Our wasted friend asked, "Officer, are ya absolutely sure I'm drunk?"

"Yeah, buddy, I'm sure," said the copper. "Let's go."

Breathing a sigh of relief, the wino said, "Thank goodness, I thought I was crippled


CHEERS!!!!:2party:


(I'm very sorry if I've offended anyone, this is not my intention, Admin may delete if needed)

Morkie4
04-02-2007, 01:36 PM
Okay, here's mine..... :D







Glad to be drunk


A completely inebriated man was stumbling down the street with one foot on the curb and one foot in the gutter. A cop pulled up and said, "I've got to take you in, pal. You're obviously drunk."

Our wasted friend asked, "Officer, are ya absolutely sure I'm drunk?"

"Yeah, buddy, I'm sure," said the copper. "Let's go."

Breathing a sigh of relief, the wino said, "Thank goodness, I thought I was crippled


CHEERS!!!!:2party:

Oh how funny............this is the very reason I don't get drunk!!!! ROFL

lilybellesmom
04-02-2007, 01:38 PM
THREE WOMEN IN A SAUNA

Three women, two younger, and one senior citizen were sitting naked in a sauna. Suddenly there was a beeping sound. The young woman pressed her forearm and the beep stopped. The others looked at her puzzled.

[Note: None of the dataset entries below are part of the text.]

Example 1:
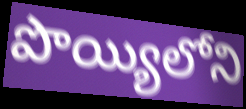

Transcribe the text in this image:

పొయ్యిలోని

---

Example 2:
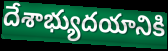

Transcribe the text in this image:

దేశాభ్యుదయానికి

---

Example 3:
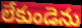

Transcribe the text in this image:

లేకుండెను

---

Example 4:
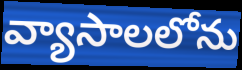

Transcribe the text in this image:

వ్యాసాలలోను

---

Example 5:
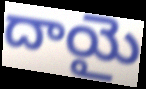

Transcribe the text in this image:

దాయైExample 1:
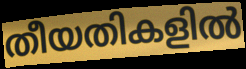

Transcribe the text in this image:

തീയതികളിൽ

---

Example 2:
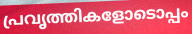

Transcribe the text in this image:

പ്രവൃത്തികളോടൊപ്പം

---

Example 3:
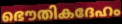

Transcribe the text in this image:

ഭൌതികദേഹം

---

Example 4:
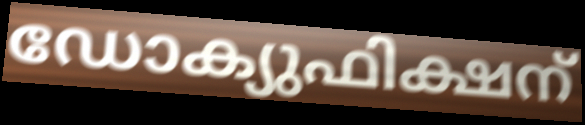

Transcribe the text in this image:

ഡോക്യുഫിക്ഷന്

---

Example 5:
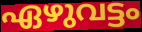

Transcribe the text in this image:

ഏഴുവട്ടം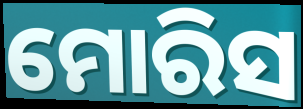
ମୋରିସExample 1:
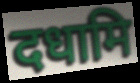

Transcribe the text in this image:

दधामि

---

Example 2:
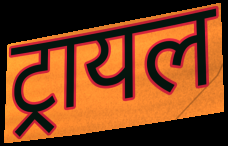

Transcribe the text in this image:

ट्रायल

"That was my pager," she said. "I have a microchip under the skin of my arm."

A few minutes later, a phone rang. The second young woman lifted her palm to her ear. When she finished, she explained, "That was my mobile phone. I have a microchip in my hand."

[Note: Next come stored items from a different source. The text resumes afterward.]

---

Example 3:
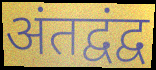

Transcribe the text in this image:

अंतद्वंद्व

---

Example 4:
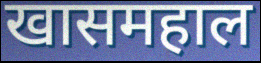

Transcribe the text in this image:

खासमहाल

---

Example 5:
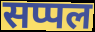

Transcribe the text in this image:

सप्पल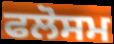
ਫਲੋਸਮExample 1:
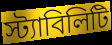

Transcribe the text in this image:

স্ট্যাবিলিটি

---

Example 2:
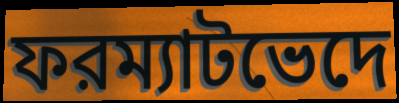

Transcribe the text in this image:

ফরম্যাটভেদে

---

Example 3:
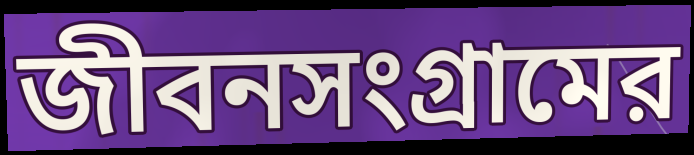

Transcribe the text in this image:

জীবনসংগ্রামের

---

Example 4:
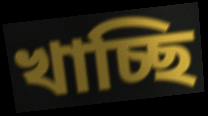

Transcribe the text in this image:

খাচ্ছি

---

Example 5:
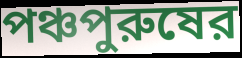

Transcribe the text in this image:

পঞ্চপুরুষের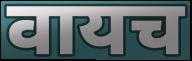
वायच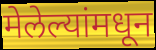
मेलेल्यांमधून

The older woman felt very low tech. Not to be out done, she decided she had to do something just as impressive. She stepped outside of the sauna and went to the bathroom. She returned with a piece of toilet paper hanging from her rear end. The others raised their eyebrows and stared at her. The older woman finally said....


"Well will you look at that, I'm getting a fax!"

:lol2: :lol2: :lol2: :sidesplit: :sidesplit: :sidesplit:

LOL!!!!!!

:sidesplit: :sidesplit: :sidesplit:

I get thoses faxes every so often:D

I Found Nemo
04-02-2007, 02:24 PM
:D :sidesplit: :sidesplit: :sidesplit: AND THEY SAY I"M NUTS!!!!!!!!!!!!!!!!!!

MaxJack'sMom
04-02-2007, 06:50 PM
Love it!!!! We need a joke every Monday to take care of the rest of week that drives us all nuts (at least I'm nuts all week long).

MaxJack'sMom
04-02-2007, 06:52 PM
Here's my short joke of the week:

A man walks into a bar.....

Ouch!!!!

ladyjazz
04-03-2007, 04:42 AM
THREE WOMEN IN A SAUNA

Three women, two younger, and one senior citizen were sitting naked in a sauna. Suddenly there was a beeping sound. The young woman pressed her forearm and the beep stopped. The others looked at her puzzled.

"That was my pager," she said. "I have a microchip under the skin of my arm."

A few minutes later, a phone rang. The second young woman lifted her palm to her ear. When she finished, she explained, "That was my mobile phone. I have a microchip in my hand."

The older woman felt very low tech. Not to be out done, she decided she had to do something just as impressive. She stepped outside of the sauna and went to the bathroom. She returned with a piece of toilet paper hanging from her rear end. The others raised their eyebrows and stared at her. The older woman finally said....


"Well will you look at that, I'm getting a fax!"







:lol2: :lol2: :lol2: :sidesplit: :sidesplit: :sidesplit:


Oh my gosh that joke made my day yesterday!! I was dying laughing.lol

ladyjazz
04-03-2007, 04:43 AM
Okay, here's mine..... :D







Glad to be drunk


A completely inebriated man was stumbling down the street with one foot on the curb and one foot in the gutter. A cop pulled up and said, "I've got to take you in, pal. You're obviously drunk."

Our wasted friend asked, "Officer, are ya absolutely sure I'm drunk?"

"Yeah, buddy, I'm sure," said the copper. "Let's go."

Breathing a sigh of relief, the wino said, "Thank goodness, I thought I was crippled


CHEERS!!!!:2party:


(I'm very sorry if I've offended anyone, this is not my intention, Admin may delete if needed)

Hahahaha too funny!! Where did you find this joke! I love it!